A thorough and wide-ranging presentation of information regarding how to get to heaven is on your TV screen tonight. It’s not led by Billy Graham or Rick Warren or the pope’s representatives. Nope, it’s Barbara Walters. That’s right, the newswoman and interviewer of the stars has become the High Priestess of the Question of Eternity, at least according to the build-up to tonight’s “Heaven” on ABC.
In my look at an advance copy, she seems to be fair, constrained by her journalistic neutrality. She says little of her own Jewishness, except to acknowledge that her family didn’t practice it much. Because of that fact, this may be one of the most neutral presentations of the different views about heaven that you’ll see. If you’d like information without evangelization, this is the show for you.

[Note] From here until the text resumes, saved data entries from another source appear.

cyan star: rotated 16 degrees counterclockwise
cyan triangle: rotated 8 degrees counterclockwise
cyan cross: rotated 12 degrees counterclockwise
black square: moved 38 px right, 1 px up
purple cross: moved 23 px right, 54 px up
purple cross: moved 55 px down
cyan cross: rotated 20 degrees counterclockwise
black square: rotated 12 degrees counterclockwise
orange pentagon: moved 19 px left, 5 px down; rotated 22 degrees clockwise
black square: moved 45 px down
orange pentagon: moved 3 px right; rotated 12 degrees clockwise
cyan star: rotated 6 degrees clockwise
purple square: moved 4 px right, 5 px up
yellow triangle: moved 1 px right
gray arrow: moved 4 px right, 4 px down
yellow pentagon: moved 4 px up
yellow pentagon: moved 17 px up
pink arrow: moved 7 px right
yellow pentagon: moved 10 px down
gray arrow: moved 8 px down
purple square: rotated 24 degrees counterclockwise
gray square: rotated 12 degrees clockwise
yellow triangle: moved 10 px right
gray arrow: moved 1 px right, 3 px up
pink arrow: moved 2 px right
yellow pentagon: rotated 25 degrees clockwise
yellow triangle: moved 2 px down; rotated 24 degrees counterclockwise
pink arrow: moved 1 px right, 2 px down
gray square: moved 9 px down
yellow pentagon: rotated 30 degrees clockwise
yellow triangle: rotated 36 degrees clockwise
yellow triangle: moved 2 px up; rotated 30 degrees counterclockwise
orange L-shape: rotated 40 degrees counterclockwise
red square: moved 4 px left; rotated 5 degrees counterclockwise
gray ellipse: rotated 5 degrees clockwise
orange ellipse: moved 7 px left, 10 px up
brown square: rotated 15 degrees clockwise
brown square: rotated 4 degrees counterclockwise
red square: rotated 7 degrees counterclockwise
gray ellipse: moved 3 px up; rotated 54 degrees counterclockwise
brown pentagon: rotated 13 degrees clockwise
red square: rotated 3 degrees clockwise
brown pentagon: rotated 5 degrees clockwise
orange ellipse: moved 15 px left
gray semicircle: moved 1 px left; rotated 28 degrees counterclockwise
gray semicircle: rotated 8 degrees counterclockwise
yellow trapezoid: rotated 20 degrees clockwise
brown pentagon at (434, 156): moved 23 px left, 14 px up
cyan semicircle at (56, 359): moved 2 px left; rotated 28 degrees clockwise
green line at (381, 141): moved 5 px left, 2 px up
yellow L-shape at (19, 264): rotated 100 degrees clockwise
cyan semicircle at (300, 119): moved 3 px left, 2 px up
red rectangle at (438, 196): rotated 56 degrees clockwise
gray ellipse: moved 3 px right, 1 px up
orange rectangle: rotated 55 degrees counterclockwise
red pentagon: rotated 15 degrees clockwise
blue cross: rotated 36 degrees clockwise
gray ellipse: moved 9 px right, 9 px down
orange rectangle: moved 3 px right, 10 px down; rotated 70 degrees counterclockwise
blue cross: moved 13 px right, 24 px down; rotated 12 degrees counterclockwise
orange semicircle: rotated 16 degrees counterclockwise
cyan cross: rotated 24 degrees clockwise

The show includes traditional religious views and their explanations as well as the near-death experiences described by individuals whose stories transcend religious description. Or you can have both, as in the case of a respected Baptist pastor who claims to have talked with his grandmother from beyond the grave. The Dalai Lama describes reincarnation (an alternative view that doesn’t involve heaven) while Cardinal McCarrick of Washington, D.C., articulates the Catholic Church’s position. You can also learn about Protestants and Muslims, who believe there’ll be sex in heaven.
Walters also interviews celebrities, such as Richard Gere, who are associated with this or that faith. Maria Shriver discusses how we ought to talk to our kids about heaven, and it’s interesting to hear her talk of a family that has certainly known death but not talked often about where their loved ones went after that.
There’s also talk of “the other side,” including a failed suicide bomber who believes Barbara (and all of us!) will go to hell for not believing as he does. You may also be surprised at the realistic presentation of an evangelical worldview, which may be more realistic and easy to subscribe to than you’d think.
Barbara Walters told Beliefnet in an interview that her interest in heaven has increased because of doing this show. Even a media-saavy cynic must admit there may be some truth to that statement. For each of us, it stands to reason that if heaven–or anything–exists after we’re done here in this world, it’s pretty much in our best interest to learn what we can about that and what, if anything, we can do to prepare.